■ Work task ■
Return all the entries below exactly, except for the images they hold.

(Saved entries)
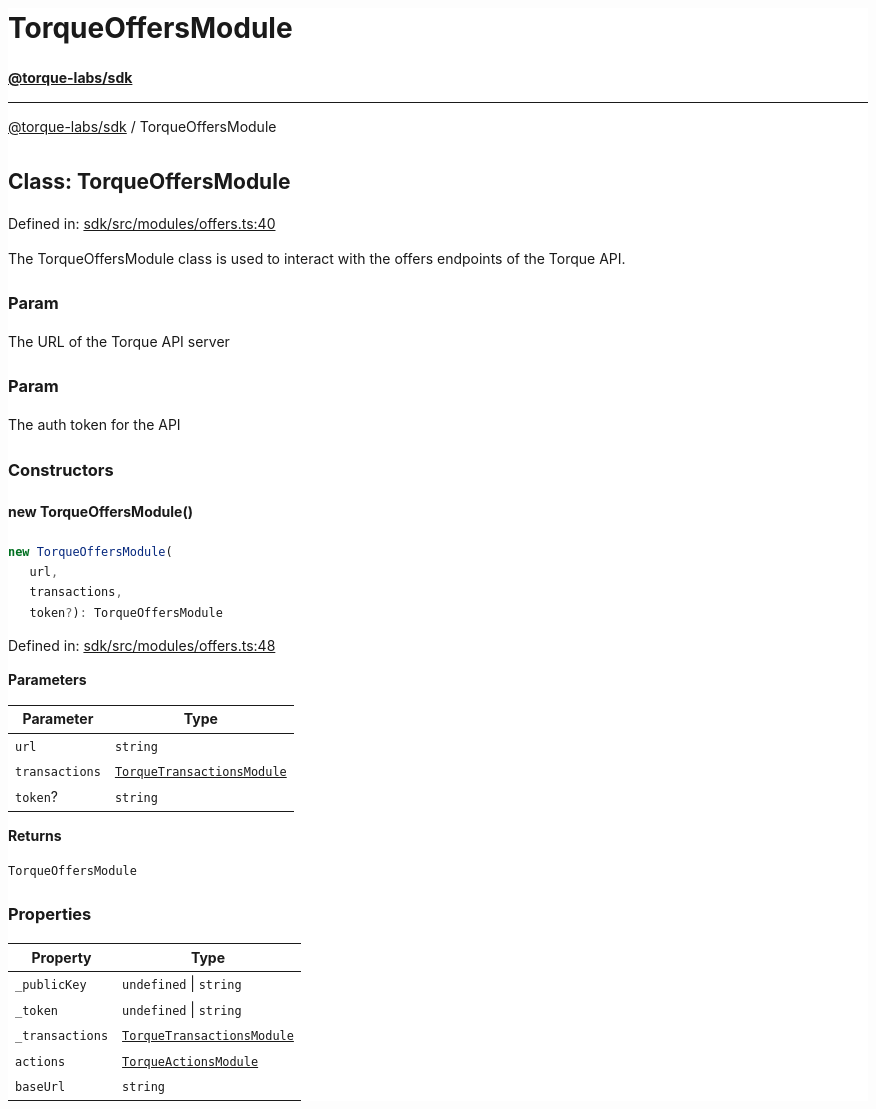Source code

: # TorqueOffersModule

[**@torque-labs/sdk**](../)

***

[@torque-labs/sdk](../) / TorqueOffersModule

## Class: TorqueOffersModule

Defined in: [sdk/src/modules/offers.ts:40](https://github.com/torque-labs/monorepo/blob/2ebf07140779767733d669c69d4b6e369a4193c3/packages/sdk/src/modules/offers.ts#l40)

The TorqueOffersModule class is used to interact with the offers endpoints of the Torque API.

### Param

The URL of the Torque API server

### Param

The auth token for the API

### Constructors

#### new TorqueOffersModule()

```ts
new TorqueOffersModule(
   url, 
   transactions, 
   token?): TorqueOffersModule
```

Defined in: [sdk/src/modules/offers.ts:48](https://github.com/torque-labs/monorepo/blob/2ebf07140779767733d669c69d4b6e369a4193c3/packages/sdk/src/modules/offers.ts#l48)

**Parameters**

| Parameter      | Type                                                      |
| -------------- | --------------------------------------------------------- |
| `url`          | `string`                                                  |
| `transactions` | [`TorqueTransactionsModule`](torquetransactionsmodule.md) |
| `token`?       | `string`                                                  |

**Returns**

`TorqueOffersModule`

### Properties

| Property        | Type                                                      |
| --------------- | --------------------------------------------------------- |
| `_publicKey`    | `undefined` \| `string`                                   |
| `_token`        | `undefined` \| `string`                                   |
| `_transactions` | [`TorqueTransactionsModule`](torquetransactionsmodule.md) |
| `actions`       | [`TorqueActionsModule`](torqueactionsmodule.md)           |
| `baseUrl`       | `string`                                                  |
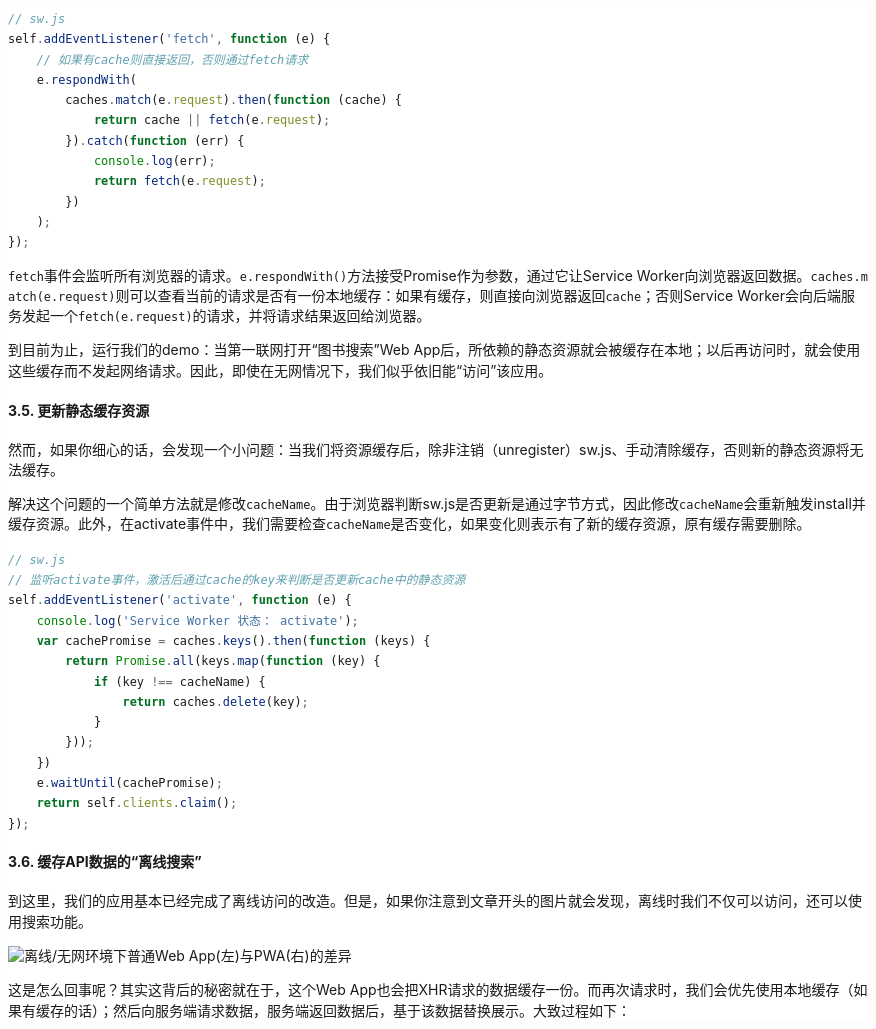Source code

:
 ```javascript
// sw.js
self.addEventListener('fetch', function (e) {
    // 如果有cache则直接返回，否则通过fetch请求
    e.respondWith(
        caches.match(e.request).then(function (cache) {
            return cache || fetch(e.request);
        }).catch(function (err) {
            console.log(err);
            return fetch(e.request);
        })
    );
});
```

`fetch`事件会监听所有浏览器的请求。`e.respondWith()`方法接受Promise作为参数，通过它让Service Worker向浏览器返回数据。`caches.match(e.request)`则可以查看当前的请求是否有一份本地缓存：如果有缓存，则直接向浏览器返回`cache`；否则Service Worker会向后端服务发起一个`fetch(e.request)`的请求，并将请求结果返回给浏览器。

到目前为止，运行我们的demo：当第一联网打开“图书搜索”Web App后，所依赖的静态资源就会被缓存在本地；以后再访问时，就会使用这些缓存而不发起网络请求。因此，即使在无网情况下，我们似乎依旧能“访问”该应用。

#### 3.5. 更新静态缓存资源

然而，如果你细心的话，会发现一个小问题：当我们将资源缓存后，除非注销（unregister）sw.js、手动清除缓存，否则新的静态资源将无法缓存。

解决这个问题的一个简单方法就是修改`cacheName`。由于浏览器判断sw.js是否更新是通过字节方式，因此修改`cacheName`会重新触发install并缓存资源。此外，在activate事件中，我们需要检查`cacheName`是否变化，如果变化则表示有了新的缓存资源，原有缓存需要删除。

```javascript
// sw.js
// 监听activate事件，激活后通过cache的key来判断是否更新cache中的静态资源
self.addEventListener('activate', function (e) {
    console.log('Service Worker 状态： activate');
    var cachePromise = caches.keys().then(function (keys) {
        return Promise.all(keys.map(function (key) {
            if (key !== cacheName) {
                return caches.delete(key);
            }
        }));
    })
    e.waitUntil(cachePromise);
    return self.clients.claim();
});
```

#### 3.6.  缓存API数据的“离线搜索”

到这里，我们的应用基本已经完成了离线访问的改造。但是，如果你注意到文章开头的图片就会发现，离线时我们不仅可以访问，还可以使用搜索功能。

![&#x79BB;&#x7EBF;/&#x65E0;&#x7F51;&#x73AF;&#x5883;&#x4E0B;&#x666E;&#x901A;Web App\(&#x5DE6;\)&#x4E0E;PWA\(&#x53F3;\)&#x7684;&#x5DEE;&#x5F02;](https://user-gold-cdn.xitu.io/2018/4/8/162a560d5f79572c?w=1238&h=698&f=png&s=130127)

这是怎么回事呢？其实这背后的秘密就在于，这个Web App也会把XHR请求的数据缓存一份。而再次请求时，我们会优先使用本地缓存（如果有缓存的话）；然后向服务端请求数据，服务端返回数据后，基于该数据替换展示。大致过程如下：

■ Problem solution ■
Source code

: # TorqueOffersModule

[**@torque-labs/sdk**](../)

***

[@torque-labs/sdk](../) / TorqueOffersModule

## Class: TorqueOffersModule

Defined in: [sdk/src/modules/offers.ts:40](https://github.com/torque-labs/monorepo/blob/2ebf07140779767733d669c69d4b6e369a4193c3/packages/sdk/src/modules/offers.ts#l40)

The TorqueOffersModule class is used to interact with the offers endpoints of the Torque API.

### Param

The URL of the Torque API server

### Param

The auth token for the API

### Constructors

#### new TorqueOffersModule()

```ts
new TorqueOffersModule(
   url, 
   transactions, 
   token?): TorqueOffersModule
```

Defined in: [sdk/src/modules/offers.ts:48](https://github.com/torque-labs/monorepo/blob/2ebf07140779767733d669c69d4b6e369a4193c3/packages/sdk/src/modules/offers.ts#l48)

**Parameters**

| Parameter      | Type                                                      |
| -------------- | --------------------------------------------------------- |
| `url`          | `string`                                                  |
| `transactions` | [`TorqueTransactionsModule`](torquetransactionsmodule.md) |
| `token`?       | `string`                                                  |

**Returns**

`TorqueOffersModule`

### Properties

| Property        | Type                                                      |
| --------------- | --------------------------------------------------------- |
| `_publicKey`    | `undefined` \| `string`                                   |
| `_token`        | `undefined` \| `string`                                   |
| `_transactions` | [`TorqueTransactionsModule`](torquetransactionsmodule.md) |
| `actions`       | [`TorqueActionsModule`](torqueactionsmodule.md)           |
| `baseUrl`       | `string`                                                  |
Source code

:
 ```javascript
// sw.js
self.addEventListener('fetch', function (e) {
    // 如果有cache则直接返回，否则通过fetch请求
    e.respondWith(
        caches.match(e.request).then(function (cache) {
            return cache || fetch(e.request);
        }).catch(function (err) {
            console.log(err);
            return fetch(e.request);
        })
    );
});
```

`fetch`事件会监听所有浏览器的请求。`e.respondWith()`方法接受Promise作为参数，通过它让Service Worker向浏览器返回数据。`caches.match(e.request)`则可以查看当前的请求是否有一份本地缓存：如果有缓存，则直接向浏览器返回`cache`；否则Service Worker会向后端服务发起一个`fetch(e.request)`的请求，并将请求结果返回给浏览器。

到目前为止，运行我们的demo：当第一联网打开“图书搜索”Web App后，所依赖的静态资源就会被缓存在本地；以后再访问时，就会使用这些缓存而不发起网络请求。因此，即使在无网情况下，我们似乎依旧能“访问”该应用。

#### 3.5. 更新静态缓存资源

然而，如果你细心的话，会发现一个小问题：当我们将资源缓存后，除非注销（unregister）sw.js、手动清除缓存，否则新的静态资源将无法缓存。

解决这个问题的一个简单方法就是修改`cacheName`。由于浏览器判断sw.js是否更新是通过字节方式，因此修改`cacheName`会重新触发install并缓存资源。此外，在activate事件中，我们需要检查`cacheName`是否变化，如果变化则表示有了新的缓存资源，原有缓存需要删除。

```javascript
// sw.js
// 监听activate事件，激活后通过cache的key来判断是否更新cache中的静态资源
self.addEventListener('activate', function (e) {
    console.log('Service Worker 状态： activate');
    var cachePromise = caches.keys().then(function (keys) {
        return Promise.all(keys.map(function (key) {
            if (key !== cacheName) {
                return caches.delete(key);
            }
        }));
    })
    e.waitUntil(cachePromise);
    return self.clients.claim();
});
```

#### 3.6.  缓存API数据的“离线搜索”

到这里，我们的应用基本已经完成了离线访问的改造。但是，如果你注意到文章开头的图片就会发现，离线时我们不仅可以访问，还可以使用搜索功能。

![&#x79BB;&#x7EBF;/&#x65E0;&#x7F51;&#x73AF;&#x5883;&#x4E0B;&#x666E;&#x901A;Web App\(&#x5DE6;\)&#x4E0E;PWA\(&#x53F3;\)&#x7684;&#x5DEE;&#x5F02;](https://user-gold-cdn.xitu.io/2018/4/8/162a560d5f79572c?w=1238&h=698&f=png&s=130127)

这是怎么回事呢？其实这背后的秘密就在于，这个Web App也会把XHR请求的数据缓存一份。而再次请求时，我们会优先使用本地缓存（如果有缓存的话）；然后向服务端请求数据，服务端返回数据后，基于该数据替换展示。大致过程如下：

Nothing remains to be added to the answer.